==== Passage provided
Amino acid substitutions at certain positions (pos) affect the pathogenicity of H1N1 IAVs of Anseriformes (Ans) or Charadriiformes (Char) origin in DBA/2J mice. Sites showing significant host effect and host-residue interactions were identified by Cox proportional hazard model with host, residue and host-residue interaction term in the model. Adjusted p-value (FDR) ≤ 0.01 was deemed significant. Two of the polymorphic sites with host effect: (a–b) H75 in PB1-F2 and S70 in NEP are individually associated with increased pathogenicity in Ans IAVs. Two of the polymorphic sites with host-residue interactions: (c–d) T46M in PB1-F2 and I89V in NEP are individually associated with increased pathogenicity in Ans IAVs and M46T in PB1-F2 and V89I in NEP have the same effect in Char IAVs. These positions were based on the sequences used in this study.

Effect of host-residue interactions

We then examined the host-residue interaction and identified 14 such polymorphic sites (adjusted P (FDR) ≤ 0.01) based on the residue effect on survival in different hosts. These sites were distributed mainly in polymerase genes (Table 1 and Supplementary Table S4). For example, the substitutions M46T in PB1-F2 in H1N1 IAVs of Charadriiformes origin was associated with increased mortality in the infected mice. However, the same substitution M46T in the viruses of Anseriformes origin showed decreased mortality in infected mice (Fig. 3c). On the other hand, the presence of I89V in NEP substitutions in viruses of Anseriformes origin was associated with increased mortality in infected mice, but decreased mortality in mice infected with the viruses of Charadriiformes origin harboring the same substitutions (Fig. 3d).

Polymorphic sites associated with pathogenicity in individual proteins

The pathogenesis of IAVs is a complex polygenic trait that is an outcome of various molecular variations in the overall gene constellation. More importantly, some of those variations cause alteration in protein structure and function that might contribute to the efficacy of viral entry, replication and transmission in different host systems. Therefore, we examined the polymorphic sites in individual proteins, mainly the ones statistically associated with pathogenicity, in terms of their structural and functional importance. The presence of known adaptation, virulence or drug resistance markers and structural importance of all other observed genetic variants, where possible, are given in Supplementary Information .
========
* **Work instructions**:
Can you reproduce the stretch of the influenza passage from "The pathogenesis of" through "Supplementary Information ." word for word? The records were taken from a separate source.
==== Information given
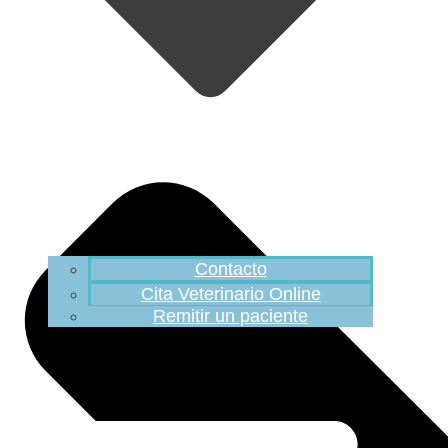
Contacto
Cita Veterinario Online
Remitir un paciente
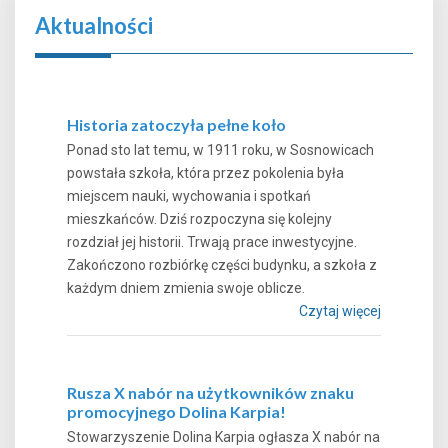
Aktualności
Historia zatoczyła pełne koło
Ponad sto lat temu, w 1911 roku, w Sosnowicach
powstała szkoła, która przez pokolenia była
miejscem nauki, wychowania i spotkań
mieszkańców. Dziś rozpoczyna się kolejny
rozdział jej historii. Trwają prace inwestycyjne.
Zakończono rozbiórkę części budynku, a szkoła z
każdym dniem zmienia swoje oblicze.
Czytaj więcej
Rusza X nabór na użytkowników znaku
promocyjnego Dolina Karpia!
Stowarzyszenie Dolina Karpia ogłasza X nabór na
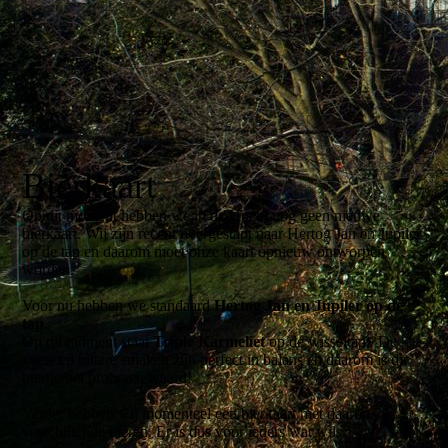
Bierkaart
Op dit moment hebben we in de Hucht nog geen nieuwe
bierkaart. Wij zijn recent overgestapt naar Hertog Jan en Jupiler
op de tap en daarom moet onze kaart opnieuw ontworpen
worden.
Voor nu hebben we standaard
Hertog Jan en Jupiler op de
tap
.
Op dit moment staat
Triple Karmeliet
op de wisseltap. De
zoete en bittere smaken zijn perfect in balans en daarom is dit
biertje het proberen waard!
Verder hebben wij momenteel een bierkaart met daarop 25
verschillende bieren. Er is dus voor ieders wat wils.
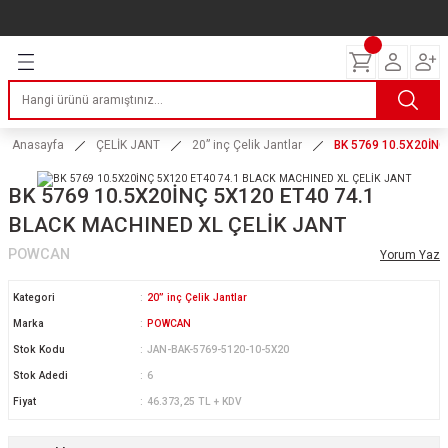
Geri Dön
Geri Dön
Geri Dön
Geri Dön
Geri Dön
Geri Dön
Geri Dön
ERİ
I
AKIM
 LASTİKLERİ
Lastikleri
tikleri
ntlar
uarı
ri
ikleri
Anasayfa
ÇELİK JANT
20” inç Çelik Jantlar
BK 5769 10.5X20İNÇ
 Lastikleri
tikleri
ntlar
tik
BK 5769 10.5X20İNÇ 5X120 ET40 74.1
BLACK MACHINED XL ÇELİK JANT
reyler Lastikleri
tikleri
ntlar
yon ve Fren Yağları
ik
POWCAN
Yorum Yaz
stikleri
tikleri
ntlar
ve Katkı Yağları
astik
Kategori
20” inç Çelik Jantlar
ns Hız Lastikleri
tikleri
ntlar
uarı
Marka
POWCAN
Stok Kodu
JAN-BAK-5769-5120-10-5X20
tikleri
ntlar
Yağları
Stok Adedi
6
Fiyat
46.373,25 TL + KDV
tikleri
ntlar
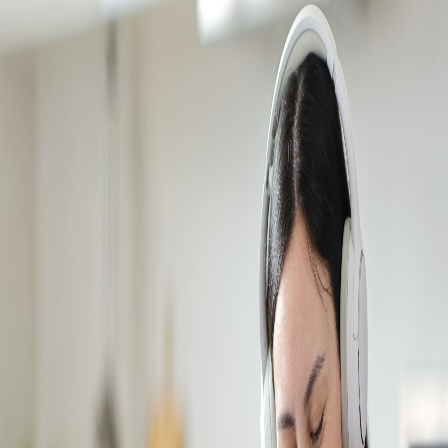
Campi/Unidades
Atendimento (21) 2574 8888
Conclua sua Matrícula
SOLICITE INFORMAÇÕES
INSCREVA-SE
LOGIN
ÁREA DO ALUNO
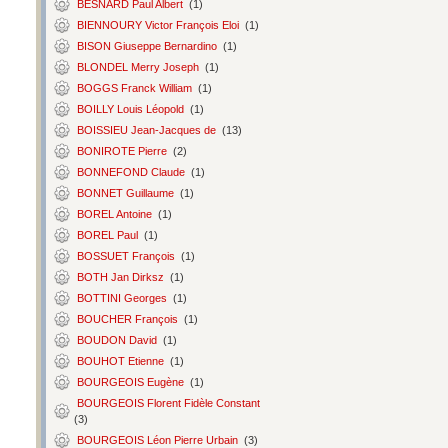
BESNARD Paul Albert
(1)
BIENNOURY Victor François Eloi
(1)
BISON Giuseppe Bernardino
(1)
BLONDEL Merry Joseph
(1)
BOGGS Franck William
(1)
BOILLY Louis Léopold
(1)
BOISSIEU Jean-Jacques de
(13)
BONIROTE Pierre
(2)
BONNEFOND Claude
(1)
BONNET Guillaume
(1)
BOREL Antoine
(1)
BOREL Paul
(1)
BOSSUET François
(1)
BOTH Jan Dirksz
(1)
BOTTINI Georges
(1)
BOUCHER François
(1)
BOUDON David
(1)
BOUHOT Etienne
(1)
BOURGEOIS Eugène
(1)
BOURGEOIS Florent Fidèle Constant
(3)
BOURGEOIS Léon Pierre Urbain
(3)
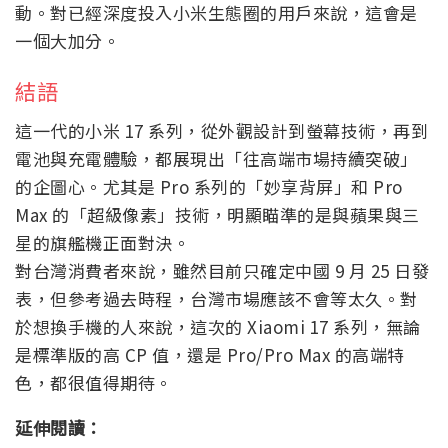
動。對已經深度投入小米生態圈的用戶來說，這會是
一個大加分。
結語
這一代的小米 17 系列，從外觀設計到螢幕技術，再到
電池與充電體驗，都展現出「往高端市場持續突破」
的企圖心。尤其是 Pro 系列的「妙享背屏」和 Pro
Max 的「超級像素」技術，明顯瞄準的是與蘋果與三
星的旗艦機正面對決。
對台灣消費者來說，雖然目前只確定中國 9 月 25 日發
表，但參考過去時程，台灣市場應該不會等太久。對
於想換手機的人來說，這次的 Xiaomi 17 系列，無論
是標準版的高 CP 值，還是 Pro/Pro Max 的高端特
色，都很值得期待。
延伸閱讀：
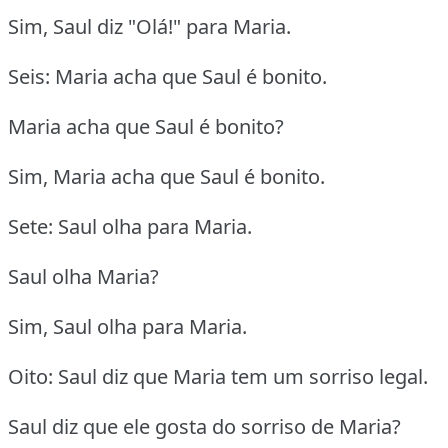
Sim, Saul diz "Olá!" para Maria.
Seis: Maria acha que Saul é bonito.
Maria acha que Saul é bonito?
Sim, Maria acha que Saul é bonito.
Sete: Saul olha para Maria.
Saul olha Maria?
Sim, Saul olha para Maria.
Oito: Saul diz que Maria tem um sorriso legal.
Saul diz que ele gosta do sorriso de Maria?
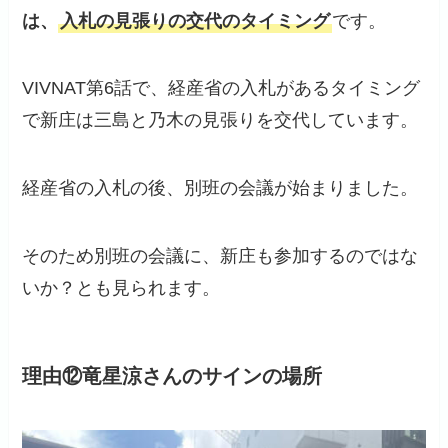
は、
入札の見張りの交代のタイミング
です。
VIVNAT第6話で、経産省の入札があるタイミング
で新庄は三島と乃木の見張りを交代しています。
経産省の入札の後、別班の会議が始まりました。
そのため別班の会議に、新庄も参加するのではな
いか？とも見られます。
理由⑫竜星涼さんのサインの場所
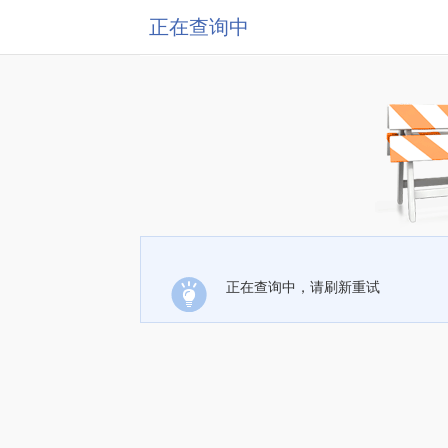
正在查询中
正在查询中，请刷新重试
========
* **Result of this task**:
The pathogenesis of IAVs is a complex polygenic trait that is an outcome of various molecular variations in the overall gene constellation. More importantly, some of those variations cause alteration in protein structure and function that might contribute to the efficacy of viral entry, replication and transmission in different host systems. Therefore, we examined the polymorphic sites in individual proteins, mainly the ones statistically associated with pathogenicity, in terms of their structural and functional importance. The presence of known adaptation, virulence or drug resistance markers and structural importance of all other observed genetic variants, where possible, are given in Supplementary Information .